From this, it would be fair to say that one month before his death, Malcolm had revised his views on intermarriage to the point where he regarded it as simply a personal matter.
***
On the 28th of January, Malcolm X was on TWA's Flight No. 9 from New York that landed at about three P.M. in Los Angeles. A special police intelligence squad saw Malcolm X greeted by two close friends, Edward Bradley and Allen Jamal, who drove him to the Statler-Hilton Hotel where
Malcolm X checked into Room 1129. Said Bradley, “As we entered the lobby, six men came in right after us. I recognized them as Black Muslims.” When Malcolm X returned downstairs to the lobby, he “practically bumped into the Muslim entourage. The Muslims were stunned. Malcolm's face froze, but he never broke his gait. Then, we knew we were facing trouble.” Malcolm X's friends drove him to pick up “two former secretaries of Elijah Muhammad, who (had) filed paternity suits against him,” and they went to the office of the colorful Los Angeles attorney Gladys Root. Mrs. Root said that Malcolm X made accusations about Elijah Muhammad's conduct with various former secretaries.
After dinner, Malcolm X's two friends drove him back to the hotel. “Black Muslims were all over the place,” Bradley related. “Some were in cars and others stood around near the hotel. They had the hotel completely surrounded. Malcolm sized up the situation and jumped out of the car. He warned me to watch out and ran into the lobby. He went to his room and remained there for the rest of his stay in Los Angeles.”
The car in which Malcolm X left the hotel, bound for the airport, was followed, said Bradley. “Hardly had we got on the Freeway when we saw two carloads of Black Muslims following us. The cars started to pull alongside. Malcolm picked up my walking cane and stuck it out of a back window as if itwere a rifle. The two cars fell behind. We picked up speed, pulled off the airport ramp, and roared up to the front of the terminal. The police were waiting and Malcolm was escorted to the plane through an underground passageway. Then I saw Malcolm to the plane.”

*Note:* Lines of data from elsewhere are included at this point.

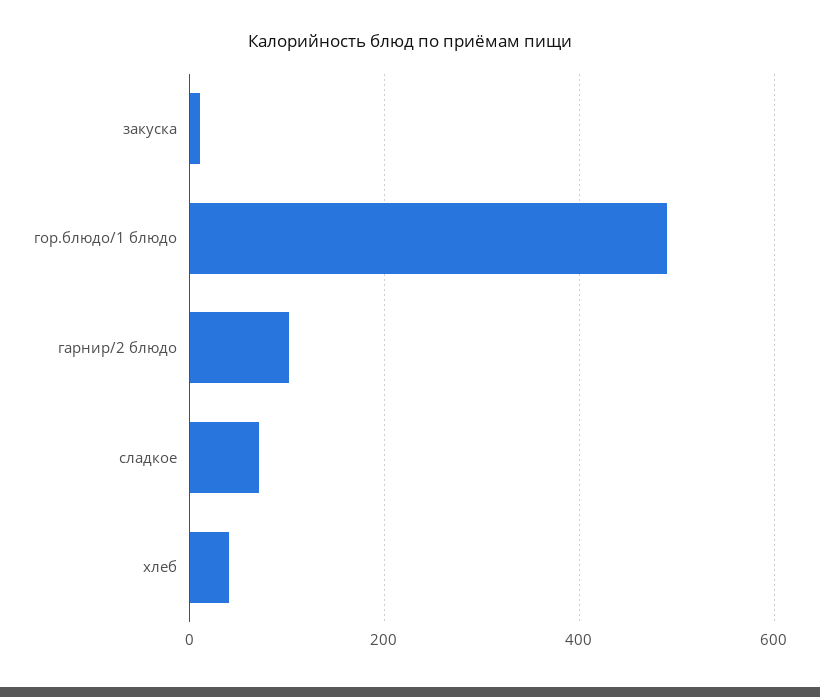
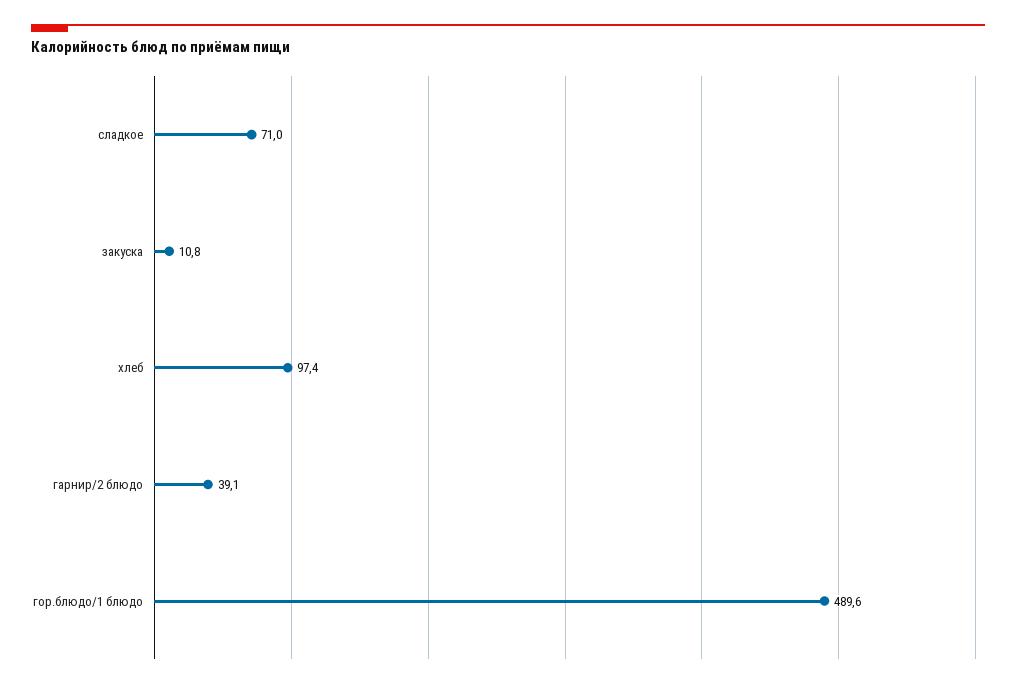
  {
    "закуска": 10.8,
    "гор.блюдо/1 блюдо": 489.6,
-   "гарнир/2 блюдо": 100,
+   "гарнир/2 блюдо": 39.1,
    "сладкое": 71,
-   "хлеб": 40
+   "хлеб": 97.4
  }

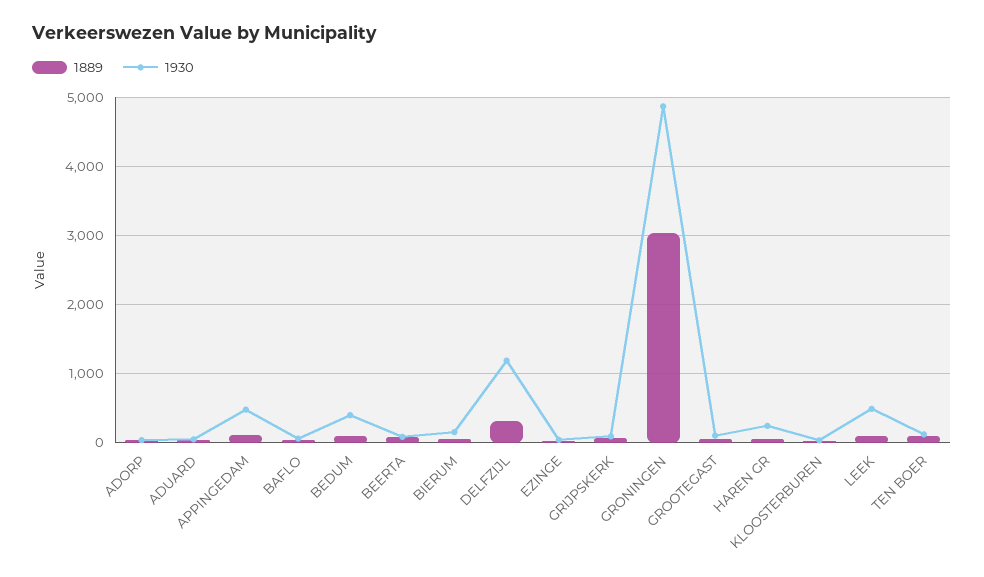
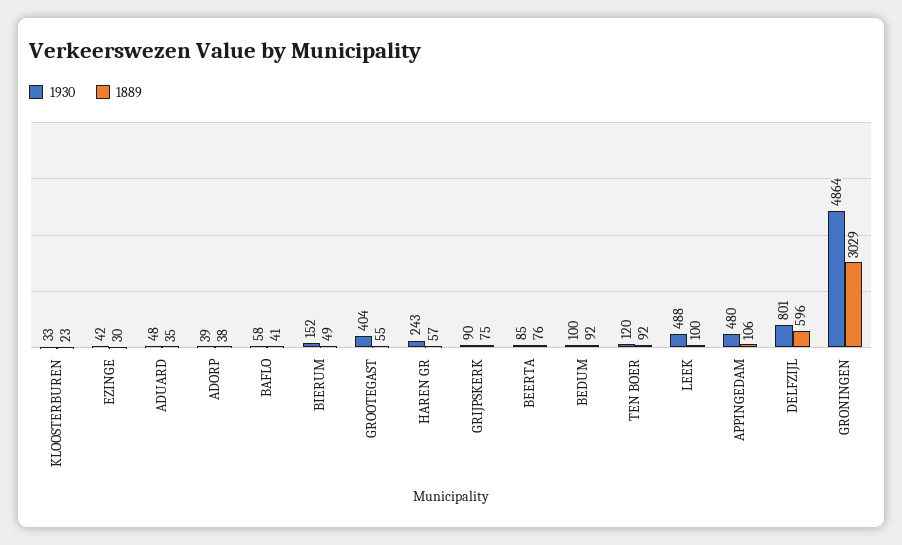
  {
    "1889": {
      "ADORP": 38,
      "ADUARD": 35,
      "APPINGEDAM": 106,
      "BAFLO": 41,
      "BEDUM": 92,
      "BEERTA": 76,
      "BIERUM": 49,
-     "DELFZIJL": 300,
+     "DELFZIJL": 596,
      "EZINGE": 30,
      "GRIJPSKERK": 75,
      "GRONINGEN": 3029,
      "GROOTEGAST": 55,
      "HAREN GR": 57,
      "KLOOSTERBUREN": 23,
      "LEEK": 100,
      "TEN BOER": 92
    },
    "1930": {
      "ADORP": 39,
      "ADUARD": 48,
      "APPINGEDAM": 480,
      "BAFLO": 58,
-     "BEDUM": 400,
+     "BEDUM": 100,
      "BEERTA": 85,
      "BIERUM": 152,
-     "DELFZIJL": 1200,
+     "DELFZIJL": 801,
      "EZINGE": 42,
      "GRIJPSKERK": 90,
      "GRONINGEN": 4864,
-     "GROOTEGAST": 100,
+     "GROOTEGAST": 404,
      "HAREN GR": 243,
      "KLOOSTERBUREN": 33,
      "LEEK": 488,
      "TEN BOER": 120
    }
  }

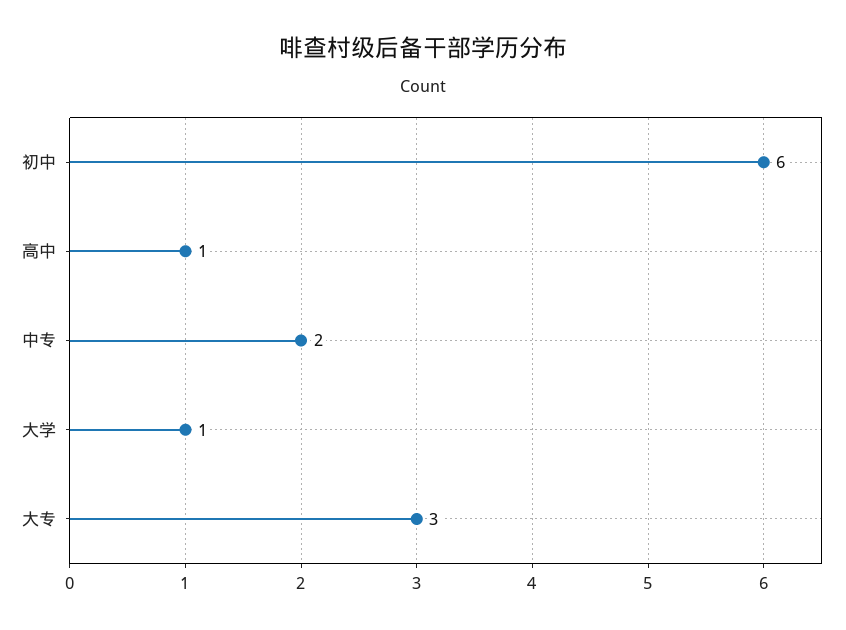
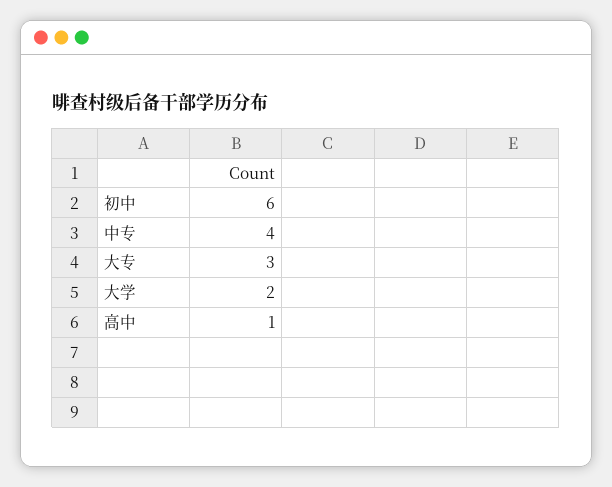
  {
    "初中": 6,
    "高中": 1,
-   "中专": 2,
+   "中专": 4,
-   "大学": 1,
+   "大学": 2,
    "大专": 3
  }

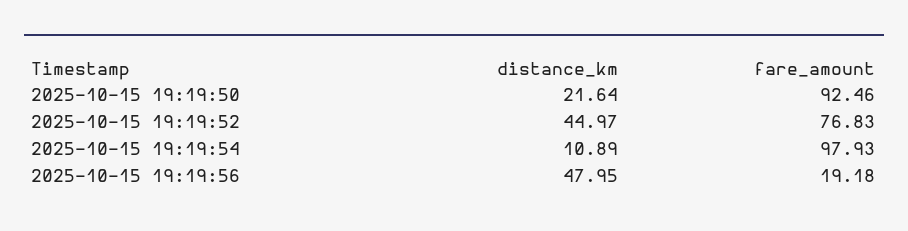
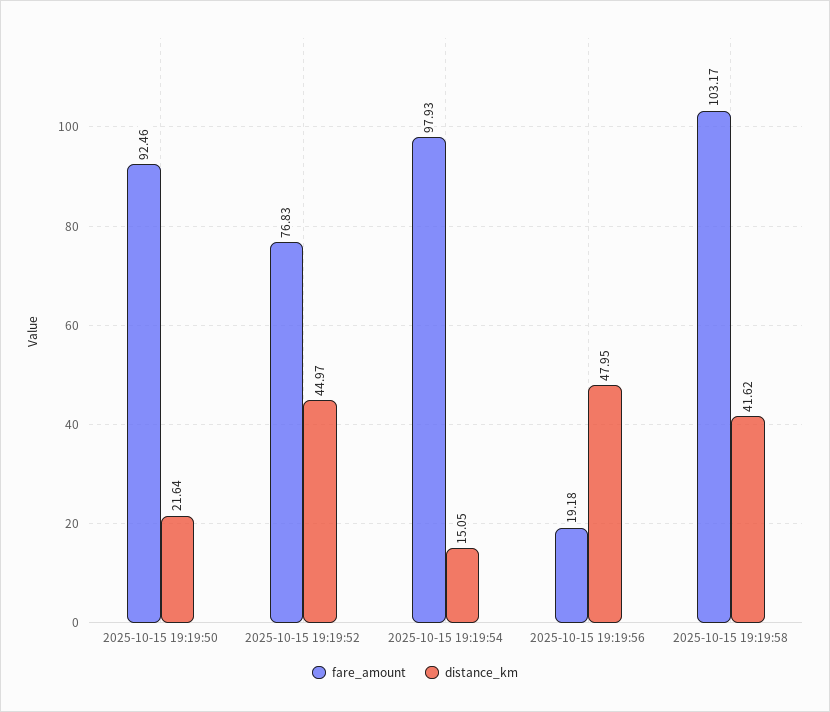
  {
    "distance_km": {
      "2025-10-15 19:19:50": 21.64,
      "2025-10-15 19:19:52": 44.97,
-     "2025-10-15 19:19:54": 10.89,
+     "2025-10-15 19:19:54": 15.05,
-     "2025-10-15 19:19:56": 47.95
+     "2025-10-15 19:19:56": 47.95,
+     "2025-10-15 19:19:58": 41.62
    },
    "fare_amount": {
      "2025-10-15 19:19:50": 92.46,
      "2025-10-15 19:19:52": 76.83,
      "2025-10-15 19:19:54": 97.93,
-     "2025-10-15 19:19:56": 19.18
+     "2025-10-15 19:19:56": 19.18,
+     "2025-10-15 19:19:58": 103.17
    }
  }

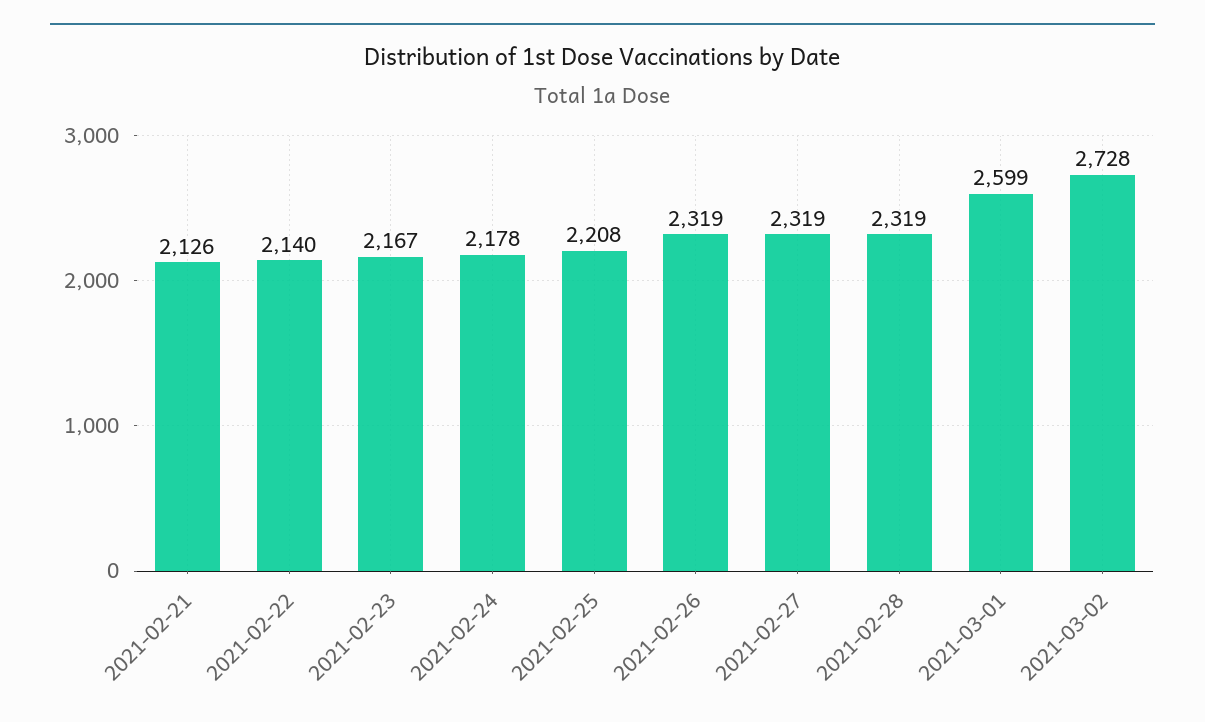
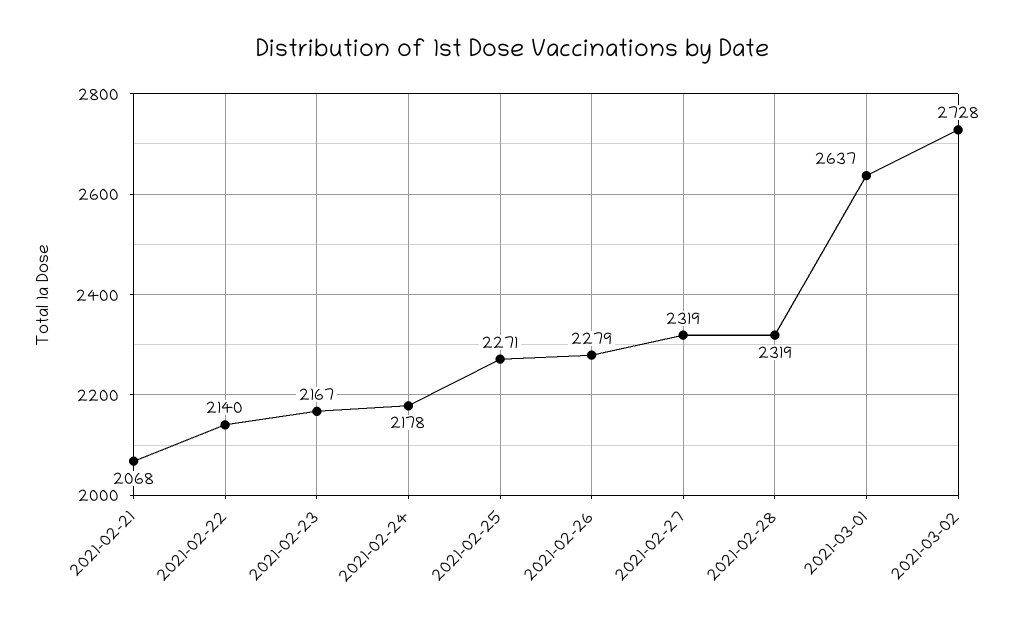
  {
-   "2021-02-21": 2126,
+   "2021-02-21": 2068,
    "2021-02-22": 2140,
    "2021-02-23": 2167,
    "2021-02-24": 2178,
-   "2021-02-25": 2208,
+   "2021-02-25": 2271,
-   "2021-02-26": 2319,
+   "2021-02-26": 2279,
    "2021-02-27": 2319,
    "2021-02-28": 2319,
-   "2021-03-01": 2599,
+   "2021-03-01": 2637,
    "2021-03-02": 2728
  }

Chicago police were waiting when the plane landed at O'Hare Airport that night at eight o'clock. Driven to the Bristol Hotel, Malcolm X checked in, and the adjoining suite was taken by members of the police force who would keep him under steady guard for the next three days in Chicago. Malcolm X testified at the office of the Attorney General of the State of Illinois which had been investigating the Nation of Islam. Another day he appeared on the television program of Irv Kupcinet; he described attempts that had been made to kill him. He said he had on his desk a letter naming the persons assigned to kill him. When police returned Malcolm X to his hotel “at least 15 grim-faced Negroes (were) loitering nearby.” Whispered Malcolm X to Detective Sergeant Edward McClellan, “Those are all Black Muslims. At least two of them I recognize as being from New York. Elijah seems to know every move I make.” Later, in his room, he told the detective, “It's only going to be a matter of time before they catch up with me. I know too much about the Muslims. But their threats are not going to stop me from what I am determined to do.” After that night spent in the hotel, Malcolm X was police-escorted back to O'Hare where he caught a plane to New York City's Kennedy Airport.